Gut zu wissen für die Suche: Der OGH hat am 13.09.2017 in 10ObS91/17f klargestellt, dass Kettenverlängerungen unzulässig sind. Das betrifft unmittelbar die Invaliditätspension Wartezeit und ändert, wie Versicherte ihre Ansprüche vorbereiten sollten – mit Fokus auf echte Beitrags- und Ersatzmonate im relevanten Zeitraum.
Beratung durch Rechtsanwalt Wien: Strategie für die Wartezeit
Für Betroffene in Wien ist die gezielte Planung entscheidend: Versicherungsdatenauszug prüfen, Stichtag setzen, Beitrags- und Ersatzmonate im einmalig verlängerten Rahmen sichern. Das Invaliditätspension Wartezeit OGH Urteil zeigt, dass nur reale ASVG‑Beiträge zählen; rechtliche Begleitung stellt die korrekte Anwendung von § 236 ASVG sicher.
Häufige Fragen zur Wartezeit und neutralen Monaten bei der Invaliditätspension
Kann ich den 120‑Monats‑Zeitraum mehrfach verlängern, wenn ich lange eine Invaliditätspension bezogen habe?
In Österreich gilt: Nein. Der OGH (10ObS91/17f) entschied am 13.09.2017, dass § 236 Abs 3 ASVG nur eine einmalige Verlängerung durch neutrale Monate erlaubt. Eine Kettenverlängerung ist ausgeschlossen.

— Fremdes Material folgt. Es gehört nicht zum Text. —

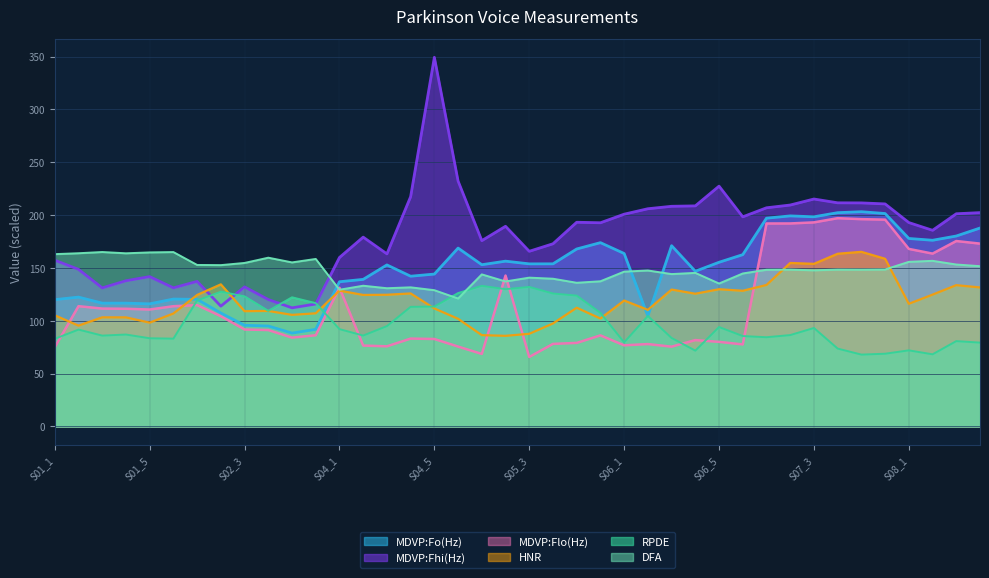

In MDVP:Flo(Hz), how many points are higher than both neighbors (excluding endpoints)?

10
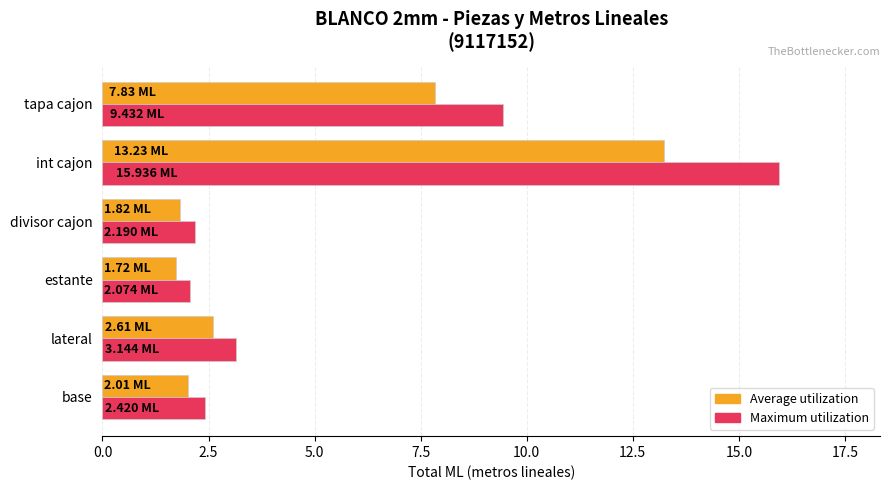

List the series in order of their overall mean, lowest first.

Average utilization, Maximum utilization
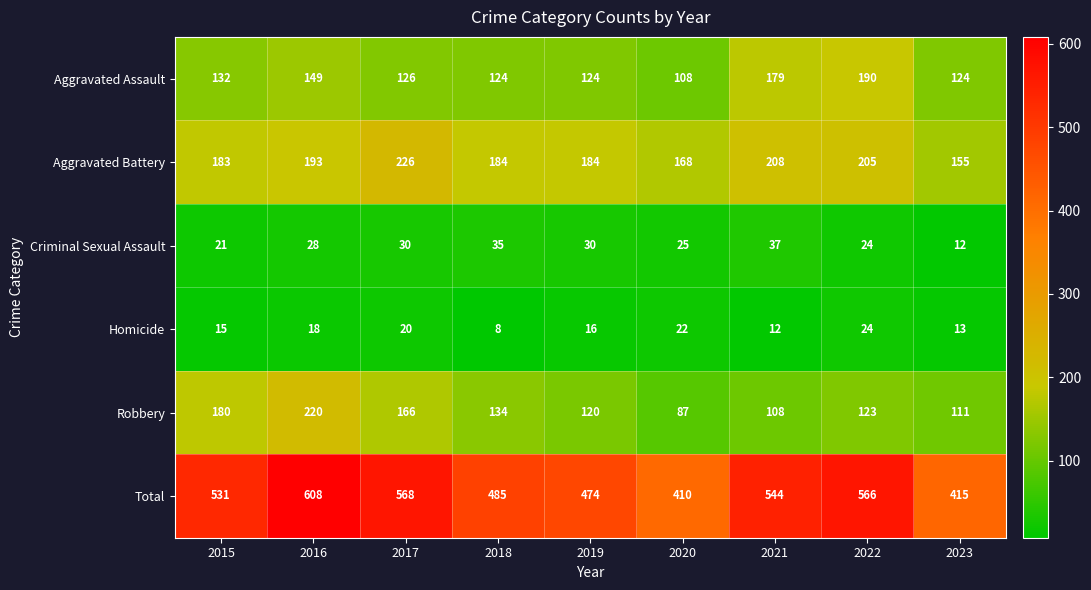

What is the spread (max minus min) of values at 2023?

403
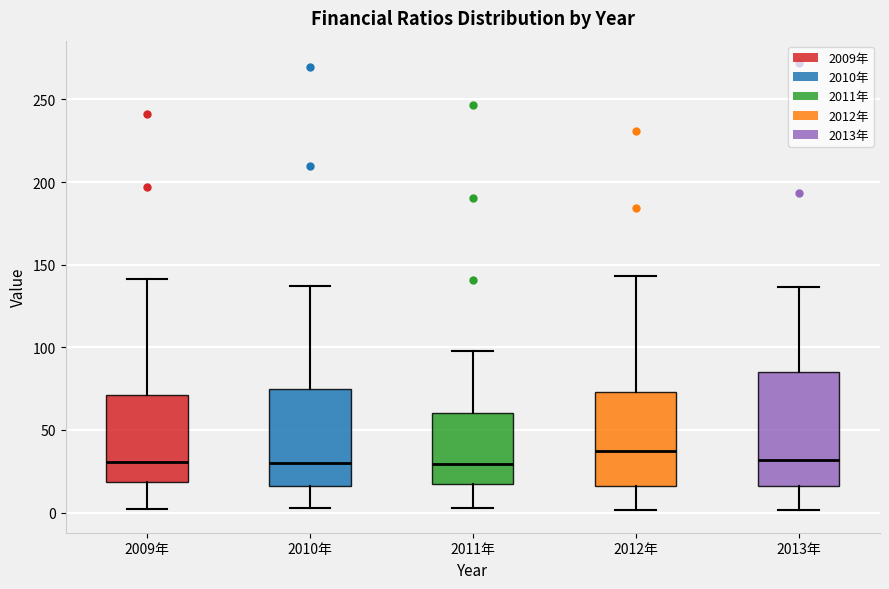

Which box is the tallest, from its lower edge to its upper edge?

2013年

Habe ich Anspruch auf Invaliditätspension, wenn mir im Rahmenzeitraum wenige Versicherungsmonate fehlen?
In Österreich gilt: Nur wenn die Wartezeitvarianten des § 236 ASVG erfüllt sind. Fehlen Monate, hilft keine Mehrfachverlängerung (OGH 10ObS91/17f). Prüfen Sie § 236 Abs 4 ASVG und ergänzbare Ersatzzeiten.
Was passiert, wenn die PVA die Wartezeit wegen „zu weniger Monate“ verneint?
In Österreich gilt: Sie können Klage beim Arbeits- und Sozialgericht Wien erheben. Rechtsgrundlage ist § 67 ASGG; zur Auslegung der Wartezeit ist OGH 10ObS91/17f maßgeblich. Fristen und Beweise sind entscheidend.
Kann ich fehlende Zeiten durch kurze Beschäftigungen „nachholen“?
In Österreich gilt: Ja, wenn die Beschäftigung ASVG‑pflichtig und real ist. Nur echte Beitragsmonate zählen (§ 4 ASVG). Scheinanstellungen riskieren Nachverrechnungen; die Gerichte (vgl. 10ObS91/17f) achten auf Substanz, nicht auf Formalien.